Künstler müssen keine Kürzungen befürchten

Künstler müssen keine Kürzungen befürchten
Vorerst muss kein Sparschwein geschlachtet werden: Künstlerinnen und Künstler sollen zumindest vom Kanton zugesagte Gelder auch ausbezahlt bekommen. | © Canva/Foto von nosheep--204378

Das kantonale Kulturamt und die Thurgauer Kulturstiftung wollen Kulturschaffende in der Corona-Krise unterstützen. Gesprochene Gelder sollen ausbezahlt werden.

Die Thurgauer Kulturszene will in der Corona-Krise zusammenstehen: Auf Nachfrage von thurgaukultur.ch erklärten sowohl das kantonale Kulturamt als auch die Kulturstiftung, dass einmal gesprochene Beiträge an Künstlerinnen und Künstler in der Regel auch ausbezahlt werden sollen - auch dann, wenn die geplante Veranstaltung wegen der Epidemie ausfallen musste. 

„Wir wollen da mit Kulanz agieren“, sagte Kulturamtsleiterin Martha Monstein. Kürzungen von Beiträgen im Rahmen von Leistungsvereinbarungen seien nicht vorgesehen, auch wenn die in der Leistungsvereinbarung festgehaltenen Leistungen aufgrund des Coronavirus nicht vollumfänglich erbracht werden können, so Monstein. Und: Wer eine Leistungsvereinbarung mit dem Kanton hat, kann den diesjährigen Beitrag bei finanziellen Engpässen vorzeitig einfordern. 

„Wir wollen mit Kulanz agieren.“

Martha Monstein, Leiterin Kulturamt des Kantons Thurgau (Bild: Claudia Koch)

Etwas anders verhält es sich bei einzelnen Projektbeiträgen und einzelnen Veranstaltungen, die aufgrund des Virus’ abgesagt werden mussten. Hier gilt laut Kulturamt: „Die Gesuchstellenden müssen dem Kulturamt eine Schlussabrechnung mit den tatsächlich angefallenen Kosten sowie den zugesagten Unterstützungsbeiträgen zukommen lassen.“ Weise diese Schlussrechnung keinen Einnahmeüberschuss aus, werde der bereits gesprochene Beitrag ausbezahlt beziehungsweise der bereits ausbezahlte Beitrag nicht zurückgefordert.

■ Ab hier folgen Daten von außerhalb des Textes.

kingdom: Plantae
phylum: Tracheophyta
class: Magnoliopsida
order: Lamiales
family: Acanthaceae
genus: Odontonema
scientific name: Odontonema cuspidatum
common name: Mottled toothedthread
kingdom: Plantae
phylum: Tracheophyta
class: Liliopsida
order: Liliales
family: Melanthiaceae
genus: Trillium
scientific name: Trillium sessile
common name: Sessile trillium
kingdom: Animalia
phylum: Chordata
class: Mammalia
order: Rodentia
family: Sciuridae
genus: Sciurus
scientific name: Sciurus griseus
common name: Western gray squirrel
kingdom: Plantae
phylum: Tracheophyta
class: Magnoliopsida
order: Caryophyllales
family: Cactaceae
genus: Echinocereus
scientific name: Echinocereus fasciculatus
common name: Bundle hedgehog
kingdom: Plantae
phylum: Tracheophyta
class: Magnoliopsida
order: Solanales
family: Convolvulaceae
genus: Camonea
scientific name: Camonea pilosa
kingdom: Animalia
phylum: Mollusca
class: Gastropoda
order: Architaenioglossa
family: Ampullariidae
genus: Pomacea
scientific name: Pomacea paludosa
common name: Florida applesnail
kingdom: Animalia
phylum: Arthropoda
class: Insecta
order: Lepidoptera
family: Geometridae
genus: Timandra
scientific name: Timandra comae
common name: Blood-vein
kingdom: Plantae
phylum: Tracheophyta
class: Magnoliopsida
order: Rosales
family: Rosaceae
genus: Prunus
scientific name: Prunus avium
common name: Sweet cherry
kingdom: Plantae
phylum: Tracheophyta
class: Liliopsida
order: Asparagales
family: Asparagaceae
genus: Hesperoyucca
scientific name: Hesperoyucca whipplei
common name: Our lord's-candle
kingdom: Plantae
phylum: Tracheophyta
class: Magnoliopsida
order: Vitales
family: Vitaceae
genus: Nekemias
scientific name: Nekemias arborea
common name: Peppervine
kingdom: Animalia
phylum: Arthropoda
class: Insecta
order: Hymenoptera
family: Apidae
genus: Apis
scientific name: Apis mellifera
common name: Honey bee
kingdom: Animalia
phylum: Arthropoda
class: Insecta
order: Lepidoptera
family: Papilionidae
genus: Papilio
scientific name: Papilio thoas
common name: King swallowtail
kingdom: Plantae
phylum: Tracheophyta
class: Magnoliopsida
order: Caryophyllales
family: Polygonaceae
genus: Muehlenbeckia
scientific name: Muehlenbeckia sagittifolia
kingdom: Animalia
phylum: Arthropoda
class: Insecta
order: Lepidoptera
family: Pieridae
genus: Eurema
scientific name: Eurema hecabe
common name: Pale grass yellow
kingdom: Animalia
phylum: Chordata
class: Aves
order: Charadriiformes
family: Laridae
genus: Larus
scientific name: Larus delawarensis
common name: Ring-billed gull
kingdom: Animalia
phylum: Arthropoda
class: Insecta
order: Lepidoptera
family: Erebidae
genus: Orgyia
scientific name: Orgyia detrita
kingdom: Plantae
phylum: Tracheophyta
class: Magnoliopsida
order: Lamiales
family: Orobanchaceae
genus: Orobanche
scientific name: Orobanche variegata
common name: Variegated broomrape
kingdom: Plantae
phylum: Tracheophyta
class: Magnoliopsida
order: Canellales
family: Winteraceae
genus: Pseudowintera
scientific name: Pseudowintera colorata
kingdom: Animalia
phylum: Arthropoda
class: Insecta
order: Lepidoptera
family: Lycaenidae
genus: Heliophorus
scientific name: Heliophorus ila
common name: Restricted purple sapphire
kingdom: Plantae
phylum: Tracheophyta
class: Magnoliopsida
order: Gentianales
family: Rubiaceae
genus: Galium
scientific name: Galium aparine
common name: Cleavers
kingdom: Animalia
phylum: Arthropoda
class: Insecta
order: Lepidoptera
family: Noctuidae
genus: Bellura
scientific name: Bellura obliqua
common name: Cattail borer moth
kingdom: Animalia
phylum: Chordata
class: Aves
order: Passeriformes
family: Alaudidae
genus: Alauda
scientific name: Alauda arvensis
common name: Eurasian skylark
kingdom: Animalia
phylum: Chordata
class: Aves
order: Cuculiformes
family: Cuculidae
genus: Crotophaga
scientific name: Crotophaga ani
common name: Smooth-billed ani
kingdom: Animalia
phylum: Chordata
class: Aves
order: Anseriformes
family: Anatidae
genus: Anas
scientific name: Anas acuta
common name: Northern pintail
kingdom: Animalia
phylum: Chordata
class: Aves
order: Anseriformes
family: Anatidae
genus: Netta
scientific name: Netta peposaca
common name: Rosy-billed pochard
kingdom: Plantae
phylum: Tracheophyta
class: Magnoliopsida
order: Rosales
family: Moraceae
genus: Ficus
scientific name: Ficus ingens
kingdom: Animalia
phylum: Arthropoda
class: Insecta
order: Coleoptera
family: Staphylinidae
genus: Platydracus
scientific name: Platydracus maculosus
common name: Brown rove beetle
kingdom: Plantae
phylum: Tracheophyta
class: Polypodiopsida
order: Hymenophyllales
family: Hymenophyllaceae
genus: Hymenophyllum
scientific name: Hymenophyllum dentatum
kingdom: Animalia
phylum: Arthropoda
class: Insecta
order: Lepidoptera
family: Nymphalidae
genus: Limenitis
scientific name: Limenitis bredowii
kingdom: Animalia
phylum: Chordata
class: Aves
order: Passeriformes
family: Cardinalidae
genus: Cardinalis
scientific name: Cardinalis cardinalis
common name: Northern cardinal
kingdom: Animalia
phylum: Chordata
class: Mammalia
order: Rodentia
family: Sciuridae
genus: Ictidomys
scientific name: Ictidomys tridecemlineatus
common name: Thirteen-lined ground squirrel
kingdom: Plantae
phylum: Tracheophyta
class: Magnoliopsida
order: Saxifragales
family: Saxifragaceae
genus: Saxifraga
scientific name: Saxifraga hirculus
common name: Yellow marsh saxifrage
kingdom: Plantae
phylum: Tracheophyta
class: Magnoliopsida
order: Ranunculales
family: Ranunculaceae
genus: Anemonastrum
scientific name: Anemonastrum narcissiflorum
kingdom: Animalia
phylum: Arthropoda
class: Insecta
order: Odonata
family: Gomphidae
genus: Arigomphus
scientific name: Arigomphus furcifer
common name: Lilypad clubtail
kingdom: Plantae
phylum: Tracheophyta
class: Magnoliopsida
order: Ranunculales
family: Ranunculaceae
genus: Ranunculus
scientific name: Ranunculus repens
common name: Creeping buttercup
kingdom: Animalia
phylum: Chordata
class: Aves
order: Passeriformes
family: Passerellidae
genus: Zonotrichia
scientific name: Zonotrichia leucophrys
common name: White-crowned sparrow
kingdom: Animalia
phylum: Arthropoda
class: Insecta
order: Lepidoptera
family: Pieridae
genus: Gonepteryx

Auf seiner Internetseite hat das Kulturamt sämtliche Informationen rund um das Thema Coronavirus für Künstlerinnen und Künstler zusammengestellt.

„Grundsätzlich wollen wir die gesprochenen Beiträge im Umlauf halten.“

Stefan Wagner, Beauftragter der Kulturstiftung des Kantons Thurgau (Bild: Ramona Früh)

Auch bei der Kulturstiftung des Kantons Thurgau beobachtet man die Situation genau. „Grundsätzlich verfügen wir nicht über die finanziellen Mittel, um Ausfälle von Kunstschaffenden abzufangen. In Projekten, welche die Kulturstiftung unterstützt, haben wir hingegen Handlungsspielraum“, sagt Stefan Wagner, Beauftragter der Kulturstiftung auf Nachfrage von thurgaukultur.ch Als Beispiel nennt Wagner das abgesagte Festival „tanz:now“: „Wir werden den Kompanien Ausfallhonorare sowie die angefallenen Kosten bezahlen.“ 

Einmal vom Stiftungsrat gesprochene Beiträge sollen aber auch hier nicht zurückgefordert werden: „Grundsätzlich wollen wir also die gesprochenen Beiträge im Umlauf halten. Der Stiftungsrat muss hierzu aber noch einen Beschluss fassen, was voraussichtlich Ende März geschehen wird“, so Wagner. Insgesamt, so der Stiftungsbeauftragte weiter, gebe es bei der Kulturstiftung derzeit nicht viele Projekte, die von einem Ausfall betroffen seien. „Falls doch werden wir diese aber sehr kulant behandeln und die Veranstalter darauf hinweisen Entschädigungen zu entrichten“, erklärte Stefan Wagner.